PROMPT: Reproduce everything in the Walter Stone biography from "Australian publisher" down to "supporter of Australian literature.".

= Walter W. Stone =

Australian publisher

Walter William Stone (24 June 1910 – 29 August 1981), known as Wal Stone, was a noted Australian book publisher, book collector and passionate supporter of Australian literature.
==Early life==
Walter was born in Orange, New South Wales. He spent the first 14 years of his life in Orange, before moving to Auburn, a western Sydney suburb, where his father wound down his career as a bookmaker. After completing his education at the Parramatta Boys High School, he was articled to a solicitor, but after the solicitor's death he held a number of depression-era jobs such as rent collector and door-to-door salesman. Partial deafness kept him out of the military during the Second World War. He worked as a clerk for General Electric and continued that occupation with another company after the war until 1956.

==Book publishing==
Acting on his interest in book production, he bought an Adana press in 1951. During the next decade, as Talkarra Press (an Aboriginal word for "stone"), he produced ten innovative limited editions, including Dulcie Deamer's poem "Blue Centaur" (1953), P. R. Stephensen's "Kookaburra's and Satyrs" (1954) and R. D. FitzGerald's poem of a convict-flogging, "The Wind at Your Door" (1959). In 1956, he re-established the bankrupt Wentworth Press. From successive premises in Sydney, Surry Hills and Marrickville — and trading as Wentworth Books — he published about 120 books, mostly Australian history, literature and poetry. Two influential books have been: "Dawn in the Valley: The Early History of the Hunter Valley Settlement", by W. Allan Wood (1972); and "Early Sydney Cabinetmakers, 1804 - 1870", by John Earnshaw (1971).

==Book Collectors Society of Australia==
Walter Stone, a bibliophile from an early age, was a founding member of the Book Collectors Society of Australia (BCSA) in 1944, and was its major supporter for all his life. He edited and printed the journal of the society, Biblionews, from 1947 until his death in 1981, whence he was succeeded by John Edward Fletcher. He also printed and was general editor of the BCSA series "Studies in Australian Bibliography" (1954-1978), which recorded the publications of such writers as Henry Lawson, Joseph Furphy, John Shaw Neilson, Rolf Boldrewood, Christopher Brennan, Hugh McCrae, Marcus Clarke and several members of the Norman Lindsay family.

==Other community organisations==
Walter was an influential member (sometimes co-founder) of many organisations, including the Fellowship of Australian Writers (FAW), Australian Society of Authors, the National Book Council, the Christopher Brennan Society and the North Shore Historical Society. He actively campaigned with Colin Roderick and others for a Chair in Australian literature at the University of Sydney. A member of the Sydney Branch of the English Association, Stone edited the journal Southerly for one year in 1961, and printed the magazine at his Wentworth Press from 1962 for some years. He was also friend to many libraries, including the University of Sydney, La Trobe, the State Library of Victoria, and the Fryer Library at the University of Queensland. For the last, he was instrumental in acquiring the important Father Leo Hayes Collection of Australian Literature.

Dataset entries

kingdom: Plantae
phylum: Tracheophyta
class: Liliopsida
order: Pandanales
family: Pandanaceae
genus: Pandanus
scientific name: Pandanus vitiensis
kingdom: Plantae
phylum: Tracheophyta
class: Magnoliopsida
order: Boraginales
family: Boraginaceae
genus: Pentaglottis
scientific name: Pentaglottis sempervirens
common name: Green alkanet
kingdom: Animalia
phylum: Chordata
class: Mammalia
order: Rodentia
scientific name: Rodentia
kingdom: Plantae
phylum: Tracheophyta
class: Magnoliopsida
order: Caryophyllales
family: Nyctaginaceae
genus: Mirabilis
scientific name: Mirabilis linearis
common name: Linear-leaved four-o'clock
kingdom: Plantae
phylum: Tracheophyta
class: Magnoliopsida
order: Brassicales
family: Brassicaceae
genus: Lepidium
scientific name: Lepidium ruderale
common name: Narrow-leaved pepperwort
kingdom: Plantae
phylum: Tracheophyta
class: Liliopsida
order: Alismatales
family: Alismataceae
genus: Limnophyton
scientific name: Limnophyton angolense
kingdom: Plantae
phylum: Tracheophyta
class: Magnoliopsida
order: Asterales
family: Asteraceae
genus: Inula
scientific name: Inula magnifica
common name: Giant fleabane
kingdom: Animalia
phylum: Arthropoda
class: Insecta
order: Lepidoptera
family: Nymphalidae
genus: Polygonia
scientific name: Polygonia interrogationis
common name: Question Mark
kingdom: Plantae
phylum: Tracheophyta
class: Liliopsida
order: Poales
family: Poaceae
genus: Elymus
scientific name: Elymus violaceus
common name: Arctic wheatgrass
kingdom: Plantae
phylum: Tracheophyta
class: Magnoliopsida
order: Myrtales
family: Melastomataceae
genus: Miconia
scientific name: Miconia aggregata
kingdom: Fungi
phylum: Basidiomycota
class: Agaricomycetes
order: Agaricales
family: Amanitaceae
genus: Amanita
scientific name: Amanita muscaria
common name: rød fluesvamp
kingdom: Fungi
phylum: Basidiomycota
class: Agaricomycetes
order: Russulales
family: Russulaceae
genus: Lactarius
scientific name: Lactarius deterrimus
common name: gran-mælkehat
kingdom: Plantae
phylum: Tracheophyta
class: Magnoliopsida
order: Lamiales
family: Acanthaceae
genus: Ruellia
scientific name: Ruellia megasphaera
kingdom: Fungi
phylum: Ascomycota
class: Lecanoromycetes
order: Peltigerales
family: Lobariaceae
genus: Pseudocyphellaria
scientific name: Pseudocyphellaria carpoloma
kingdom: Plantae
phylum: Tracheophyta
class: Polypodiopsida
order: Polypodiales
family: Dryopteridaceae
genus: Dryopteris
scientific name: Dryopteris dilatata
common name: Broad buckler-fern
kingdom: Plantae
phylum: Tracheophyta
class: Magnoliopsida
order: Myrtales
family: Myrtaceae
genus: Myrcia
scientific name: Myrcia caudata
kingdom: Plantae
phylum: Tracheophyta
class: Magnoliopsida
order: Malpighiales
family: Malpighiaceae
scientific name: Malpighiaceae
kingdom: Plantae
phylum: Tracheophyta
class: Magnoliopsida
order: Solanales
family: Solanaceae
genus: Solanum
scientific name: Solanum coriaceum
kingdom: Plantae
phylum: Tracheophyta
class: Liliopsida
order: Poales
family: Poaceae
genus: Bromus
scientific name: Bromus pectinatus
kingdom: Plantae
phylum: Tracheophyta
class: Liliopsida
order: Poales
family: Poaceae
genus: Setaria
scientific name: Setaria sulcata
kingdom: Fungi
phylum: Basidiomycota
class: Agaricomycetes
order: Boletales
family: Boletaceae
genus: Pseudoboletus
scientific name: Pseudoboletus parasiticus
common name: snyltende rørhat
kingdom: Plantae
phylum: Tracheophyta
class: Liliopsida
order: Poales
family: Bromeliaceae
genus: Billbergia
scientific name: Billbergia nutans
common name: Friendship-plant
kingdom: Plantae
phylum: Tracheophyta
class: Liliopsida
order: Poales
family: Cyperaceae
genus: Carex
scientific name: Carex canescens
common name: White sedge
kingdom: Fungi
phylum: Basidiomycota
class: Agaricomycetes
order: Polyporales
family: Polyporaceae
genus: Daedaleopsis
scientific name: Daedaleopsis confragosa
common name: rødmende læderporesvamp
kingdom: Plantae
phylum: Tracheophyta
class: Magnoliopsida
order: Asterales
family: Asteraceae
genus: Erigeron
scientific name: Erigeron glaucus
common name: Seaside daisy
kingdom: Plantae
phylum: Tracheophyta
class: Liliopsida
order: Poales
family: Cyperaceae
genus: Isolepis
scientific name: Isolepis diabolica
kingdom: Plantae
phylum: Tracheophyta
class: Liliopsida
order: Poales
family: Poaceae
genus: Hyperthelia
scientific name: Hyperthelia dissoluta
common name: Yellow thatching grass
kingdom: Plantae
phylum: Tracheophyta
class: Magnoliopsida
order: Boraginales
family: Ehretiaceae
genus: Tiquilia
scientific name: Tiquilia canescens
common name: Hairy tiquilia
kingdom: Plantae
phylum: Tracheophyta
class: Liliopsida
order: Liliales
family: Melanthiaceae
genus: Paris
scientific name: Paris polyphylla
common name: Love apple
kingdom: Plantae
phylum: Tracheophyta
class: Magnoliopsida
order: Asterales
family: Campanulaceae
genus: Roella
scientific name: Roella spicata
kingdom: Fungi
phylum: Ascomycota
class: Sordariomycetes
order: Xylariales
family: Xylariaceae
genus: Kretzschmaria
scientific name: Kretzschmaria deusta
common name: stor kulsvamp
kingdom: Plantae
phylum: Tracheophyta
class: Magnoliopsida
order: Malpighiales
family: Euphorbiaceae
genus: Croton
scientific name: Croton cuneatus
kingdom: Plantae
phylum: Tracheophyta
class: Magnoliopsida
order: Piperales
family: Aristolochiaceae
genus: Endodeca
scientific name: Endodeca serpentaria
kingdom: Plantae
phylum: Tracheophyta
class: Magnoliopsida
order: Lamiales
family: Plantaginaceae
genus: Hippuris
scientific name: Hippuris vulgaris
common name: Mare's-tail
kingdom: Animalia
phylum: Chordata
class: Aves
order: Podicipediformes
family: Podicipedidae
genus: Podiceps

THE REPLY:
Australian publisher

Walter William Stone (24 June 1910 – 29 August 1981), known as Wal Stone, was a noted Australian book publisher, book collector and passionate supporter of Australian literature.